No image is to be carried over; reproduce the rest of the listing word for word.

· · · · · · ·

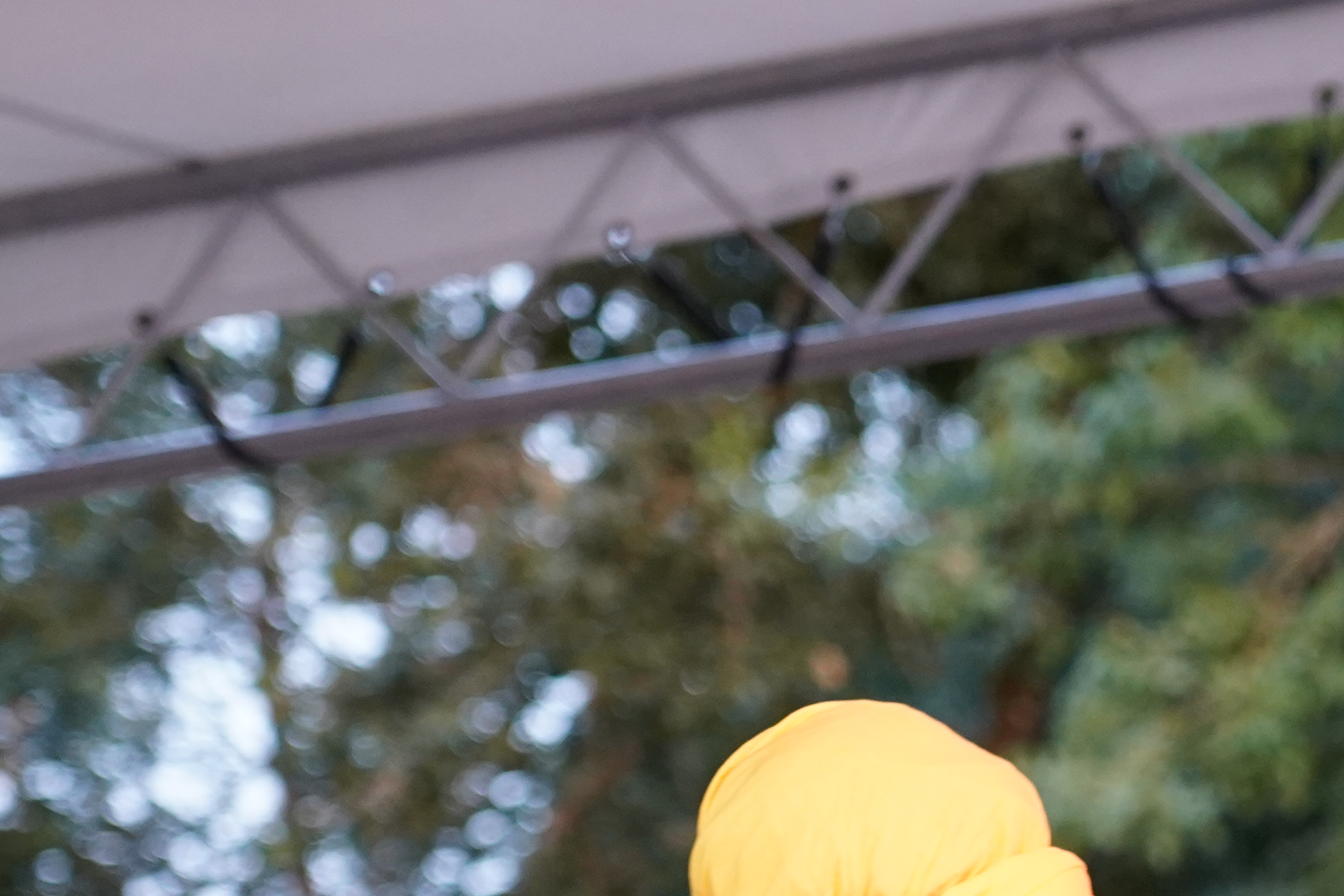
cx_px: 1251
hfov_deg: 6.8
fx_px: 11199
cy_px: 1009
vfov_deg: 4.6
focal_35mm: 300
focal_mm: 105
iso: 2500
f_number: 4
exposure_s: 1/160
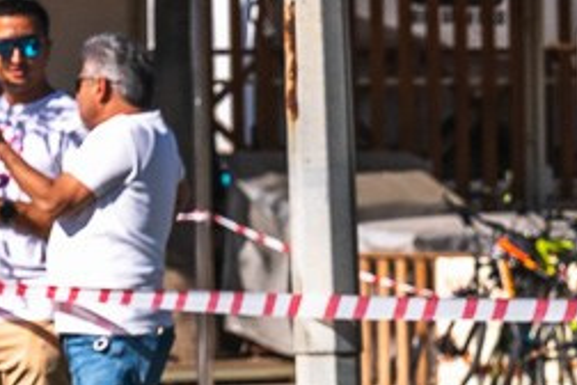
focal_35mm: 518
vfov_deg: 2.6
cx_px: 1204
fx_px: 8302
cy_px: 643
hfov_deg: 3.9
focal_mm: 102
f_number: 7.1
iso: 320
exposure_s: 1/2500
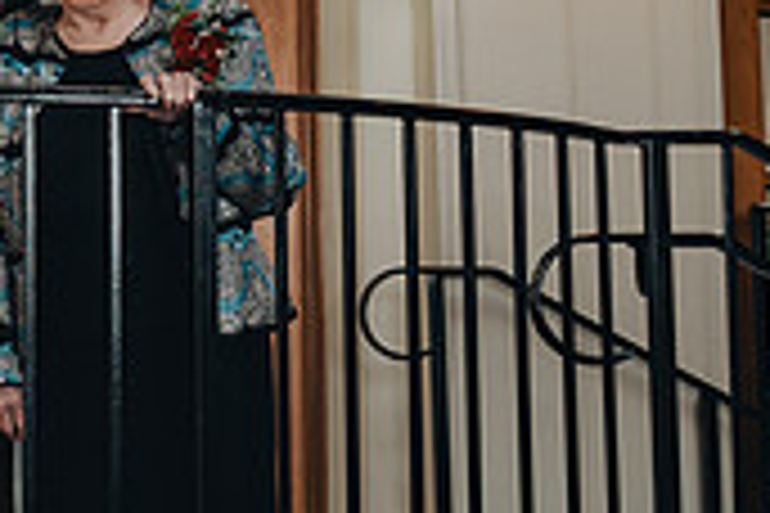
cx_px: -68
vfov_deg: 16.4
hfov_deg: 23.1
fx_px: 1775
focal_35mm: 83
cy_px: 160
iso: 400
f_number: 5.6
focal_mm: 24
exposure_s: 1/200
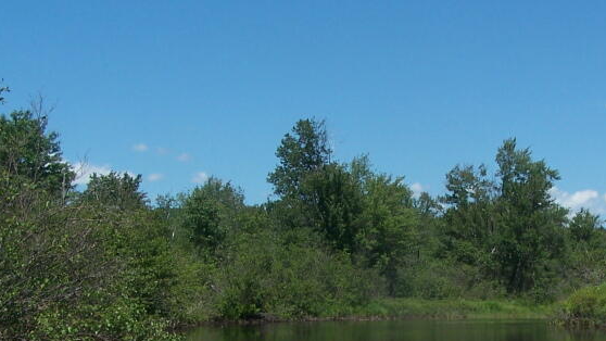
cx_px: 413
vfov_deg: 15.8
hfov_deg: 27.7
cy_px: 287
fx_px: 1221
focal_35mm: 76
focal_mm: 6.3
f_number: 4
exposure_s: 1/1000
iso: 80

· · · · · · ·

◆ **Solution below**
cx_px: 1251
hfov_deg: 6.8
fx_px: 11199
cy_px: 1009
vfov_deg: 4.6
focal_35mm: 300
focal_mm: 105
iso: 2500
f_number: 4
exposure_s: 1/160
focal_35mm: 518
vfov_deg: 2.6
cx_px: 1204
fx_px: 8302
cy_px: 643
hfov_deg: 3.9
focal_mm: 102
f_number: 7.1
iso: 320
exposure_s: 1/2500
cx_px: -68
vfov_deg: 16.4
hfov_deg: 23.1
fx_px: 1775
focal_35mm: 83
cy_px: 160
iso: 400
f_number: 5.6
focal_mm: 24
exposure_s: 1/200
cx_px: 413
vfov_deg: 15.8
hfov_deg: 27.7
cy_px: 287
fx_px: 1221
focal_35mm: 76
focal_mm: 6.3
f_number: 4
exposure_s: 1/1000
iso: 80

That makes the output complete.